A Resolução 1995 do CFM, que dispõe sobre o Testamento Vital, gerou debates éticos e jurídicos. Como foi a sequência desse processo?

Tumultuado. Houve uma Ação Civil Pública contra a resolução. Ela dizia que o CFM não tinha competência para decidir sobre o assunto, que deveria ser disciplinado por lei. Alegava-se que se estaria dando quase que uma licença ao médico para matar e que, portanto, não se coordenava com o ordenamento jurídico. O Ministério Público expediu uma liminar para suspender a resolução, mas ela foi rejeitada pelo juiz. Existe um trabalho de conscientização sobre o que é o testamento vital. Ele é apenas e exclusivamente a possibilidade de não prolongar artificialmente uma vida indefinidamente, em caso de sofrimento, se esse for o desejo da pessoa. Também pode ser a decisão de se submeter ao máximo de medidas possíveis para prolongar a vida. Esta outra possibilidade é pouco conhecida.

O testamento vital dá proteção jurídica ao médico?

Sim. Há três utilidades para o documento. Primeiro, assegurar que a vontade do paciente seja seguida pelo médico. Outra é evitar brigas na família sobre quais procedimentos adotar em casos de inconsciência do paciente e, por último, proteção e amparo legal ao médico.

O documento precisa ser registrado em cartório para ter validade?

Não. Embora existam algumas vantagens em fazê-lo, como a permanência do documento num lugar seguro.

Como é a discussão do tema no Brasil?

O direito caminha lentamente. Nos EUA, o testamento vital é amplamente aceito e há uma discussão madura, por exemplo, sobre suicídio assistido e eutanásia. Mas introduzir esses temas por aqui seria matar a ideia do testamento vital. Antes de a pessoa ser contra ou a favor, ela precisa saber um pouco do assunto. Vou a faculdades de direito e a hospitais de renome, e os profissionais não sabem o que é testamento vital.

Falar de morte é um assunto que incomoda?

Na maioria das culturas ocidentais, esconde-se o assunto, evita-se falar nele. Na faculdade de Direito há uma cultura do litígio. A classe profissional dos médicos sofre de um problema cultural. A cultura médica é de que o médico deve preservar a vida a qualquer preço. Alguns também têm uma restrição religiosa e não se sentiriam bem administrando cuidados paliativos, entre outros assuntos.
===
_Instruções_:
(a) De acordo com o trecho, por que a Ação Civil Pública afirmava que a resolução não se coordenava com o ordenamento jurídico?
(b) Por favor, transcreva do trecho a passagem que vai de "Como é a discussão" até "entre outros assuntos.".

_Registros fornecidos_:
===
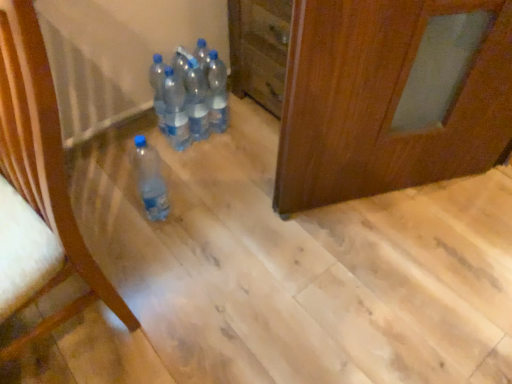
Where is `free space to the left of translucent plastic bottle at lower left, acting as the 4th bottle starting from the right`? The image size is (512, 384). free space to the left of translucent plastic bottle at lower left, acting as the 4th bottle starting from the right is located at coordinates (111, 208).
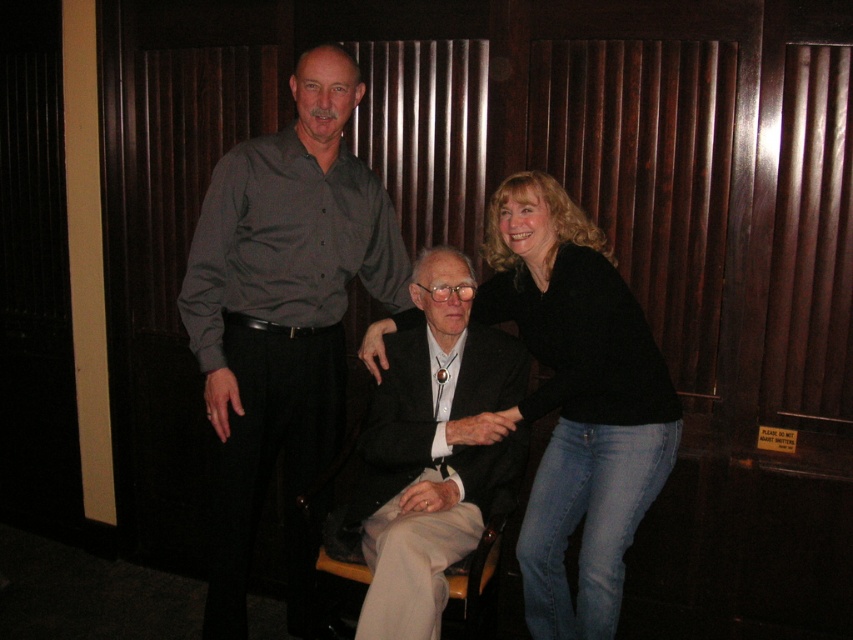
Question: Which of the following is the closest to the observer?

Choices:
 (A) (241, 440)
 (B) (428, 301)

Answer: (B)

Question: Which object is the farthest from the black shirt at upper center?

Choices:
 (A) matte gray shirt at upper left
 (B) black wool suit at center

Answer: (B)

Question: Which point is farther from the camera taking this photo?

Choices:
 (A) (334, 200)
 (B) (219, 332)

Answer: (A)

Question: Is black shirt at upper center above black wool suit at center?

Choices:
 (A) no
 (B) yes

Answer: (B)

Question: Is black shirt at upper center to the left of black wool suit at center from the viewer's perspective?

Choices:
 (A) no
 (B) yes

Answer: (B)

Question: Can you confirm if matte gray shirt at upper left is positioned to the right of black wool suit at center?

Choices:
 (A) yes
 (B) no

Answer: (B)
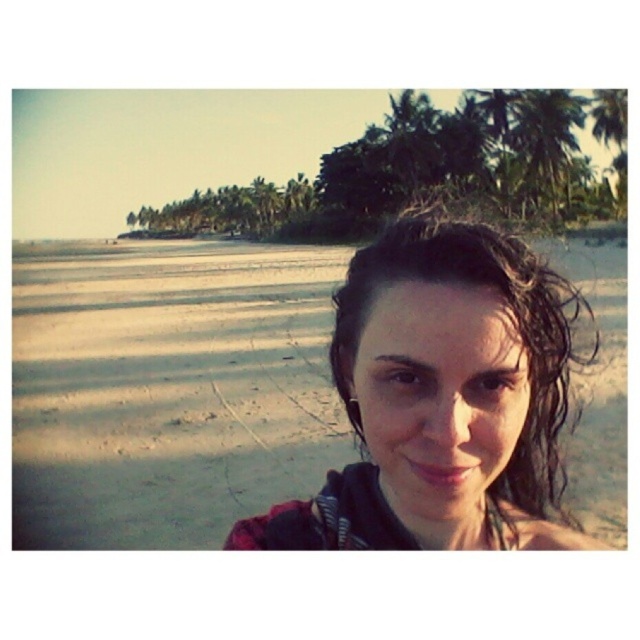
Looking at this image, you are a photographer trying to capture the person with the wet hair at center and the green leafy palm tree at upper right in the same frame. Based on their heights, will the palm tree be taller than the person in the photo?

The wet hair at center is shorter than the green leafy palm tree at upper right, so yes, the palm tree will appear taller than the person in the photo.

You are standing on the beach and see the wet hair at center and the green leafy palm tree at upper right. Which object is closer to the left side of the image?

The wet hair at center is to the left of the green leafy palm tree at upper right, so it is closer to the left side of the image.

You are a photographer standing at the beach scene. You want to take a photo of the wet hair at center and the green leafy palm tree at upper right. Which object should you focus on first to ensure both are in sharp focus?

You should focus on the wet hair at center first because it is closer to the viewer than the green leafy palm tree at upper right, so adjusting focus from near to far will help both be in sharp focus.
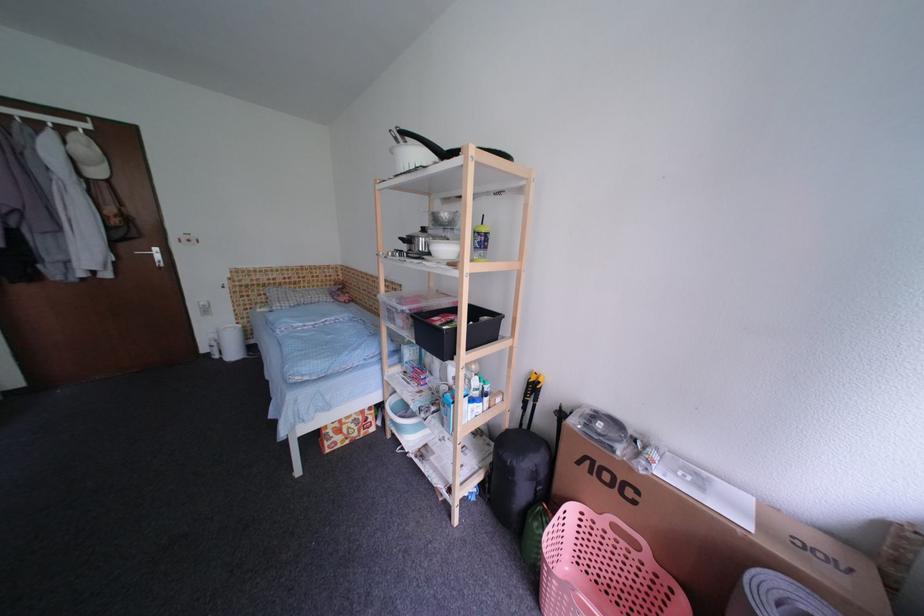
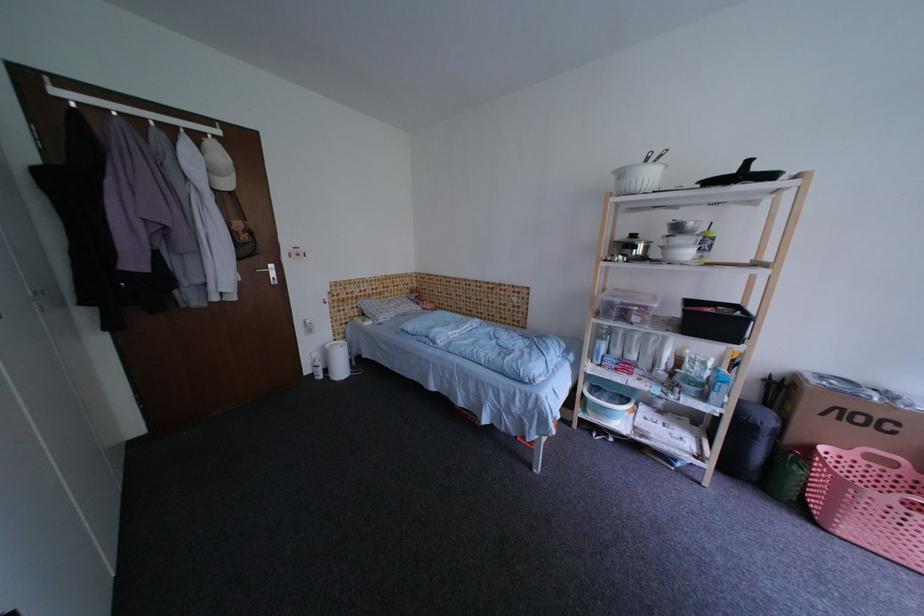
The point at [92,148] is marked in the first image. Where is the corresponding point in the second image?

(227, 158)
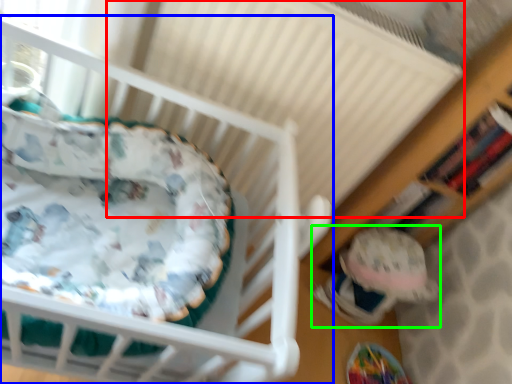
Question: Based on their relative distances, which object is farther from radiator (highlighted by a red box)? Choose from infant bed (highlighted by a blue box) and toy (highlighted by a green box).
===
_Respostas por tarefa_:
(a) Porque, segundo a alegação, a resolução daria quase uma licença ao médico para matar.

(b)
Como é a discussão do tema no Brasil?

O direito caminha lentamente. Nos EUA, o testamento vital é amplamente aceito e há uma discussão madura, por exemplo, sobre suicídio assistido e eutanásia. Mas introduzir esses temas por aqui seria matar a ideia do testamento vital. Antes de a pessoa ser contra ou a favor, ela precisa saber um pouco do assunto. Vou a faculdades de direito e a hospitais de renome, e os profissionais não sabem o que é testamento vital.

Falar de morte é um assunto que incomoda?

Na maioria das culturas ocidentais, esconde-se o assunto, evita-se falar nele. Na faculdade de Direito há uma cultura do litígio. A classe profissional dos médicos sofre de um problema cultural. A cultura médica é de que o médico deve preservar a vida a qualquer preço. Alguns também têm uma restrição religiosa e não se sentiriam bem administrando cuidados paliativos, entre outros assuntos.